EXERCISE REQUIREMENTS
Please find every line in the records below that contains the word "кровли", and copy it.

RECORDS Block Start

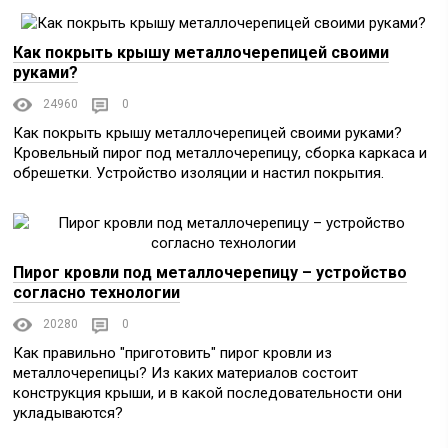
Как покрыть крышу металлочерепицей своими
руками?
24960
0
Как покрыть крышу металлочерепицей своими руками?
Кровельный пирог под металлочерепицу, сборка каркаса и
обрешетки. Устройство изоляции и настил покрытия.
Пирог кровли под металлочерепицу – устройство
согласно технологии
20280
0
Как правильно "приготовить" пирог кровли из
металлочерепицы? Из каких материалов состоит
конструкция крыши, и в какой последовательности они
укладываются?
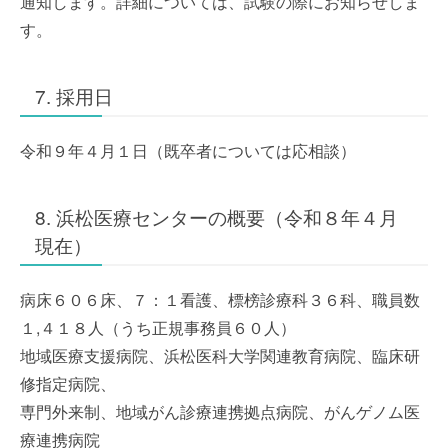
通知します。詳細については、試験の際にお知らせしま
す。
7. 採用日
令和９年４月１日（既卒者については応相談）
8. 浜松医療センターの概要（令和８年４月
現在）
病床６０６床、７：１看護、標榜診療科３６科、職員数
１,４１８人（うち正規事務員６０人）
地域医療支援病院、浜松医科大学関連教育病院、臨床研
修指定病院、
専門外来制、地域がん診療連携拠点病院、がんゲノム医
療連携病院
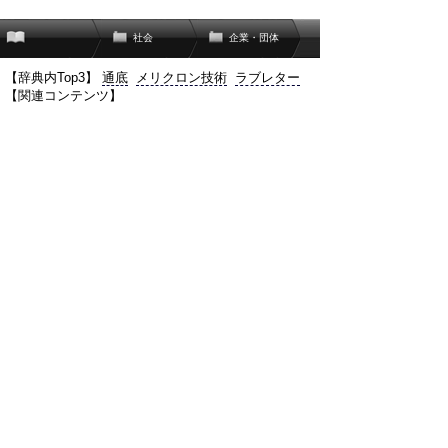
社会
企業・団体
【辞典内Top3】
通底
メリクロン技術
ラブレター
【関連コンテンツ】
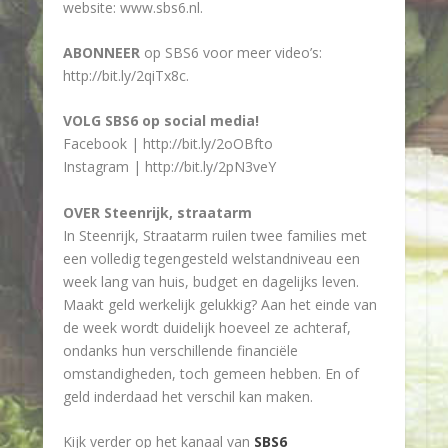
website: www.sbs6.nl.
ABONNEER
op SBS6 voor meer video’s:
http://bit.ly/2qiTx8c.
VOLG SBS6 op social media!
Facebook | http://bit.ly/2oOBfto
Instagram | http://bit.ly/2pN3veY
OVER Steenrijk, straatarm
In Steenrijk, Straatarm ruilen twee families met
een volledig tegengesteld welstandniveau een
week lang van huis, budget en dagelijks leven.
Maakt geld werkelijk gelukkig? Aan het einde van
de week wordt duidelijk hoeveel ze achteraf,
ondanks hun verschillende financiële
omstandigheden, toch gemeen hebben. En of
geld inderdaad het verschil kan maken.
Kijk verder op het kanaal van
SBS6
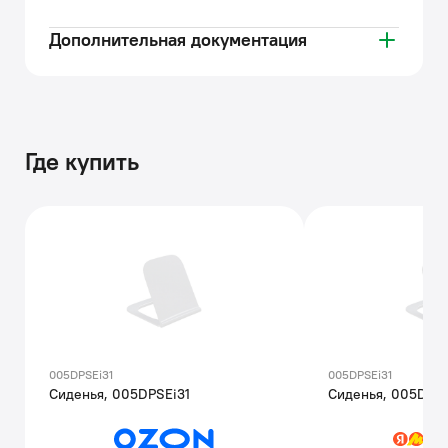
Дополнительная документация
Где купить
005DPSEi31
005DPSEi31
Сиденья, 005DPSEi31
Сиденья, 005DPSE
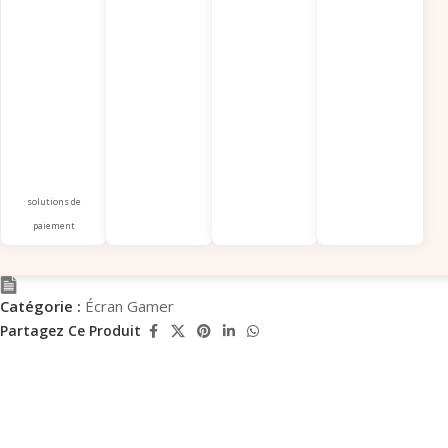
solutions de
paiement
Catégorie :
Écran Gamer
Partagez Ce Produit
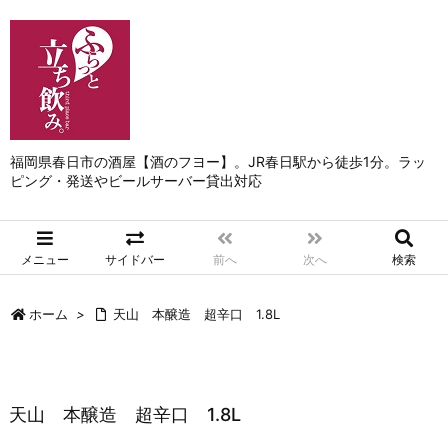
福岡県春日市の酒屋【酒のフヨー】。JR春日駅から徒歩1分。ラッ
ピング・発送やビールサーバー貸出対応
メニュー
サイドバー
前へ
次へ
検索
ホーム
>
天山 本醸造 超辛口 1.8L
天山 本醸造 超辛口 1.8L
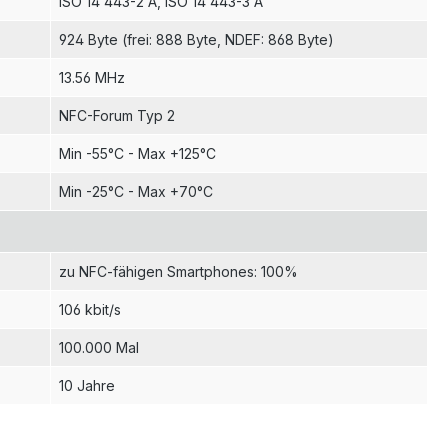
924 Byte (frei: 888 Byte, NDEF: 868 Byte)
13.56 MHz
NFC-Forum Typ 2
Min -55°C - Max +125°C
Min -25°C - Max +70°C
zu NFC-fähigen Smartphones: 100%
106 kbit/s
100.000 Mal
10 Jahre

RECORDS Block End

ANSWER FOR THE TASK
Пирог кровли под металлочерепицу – устройство
Как правильно "приготовить" пирог кровли из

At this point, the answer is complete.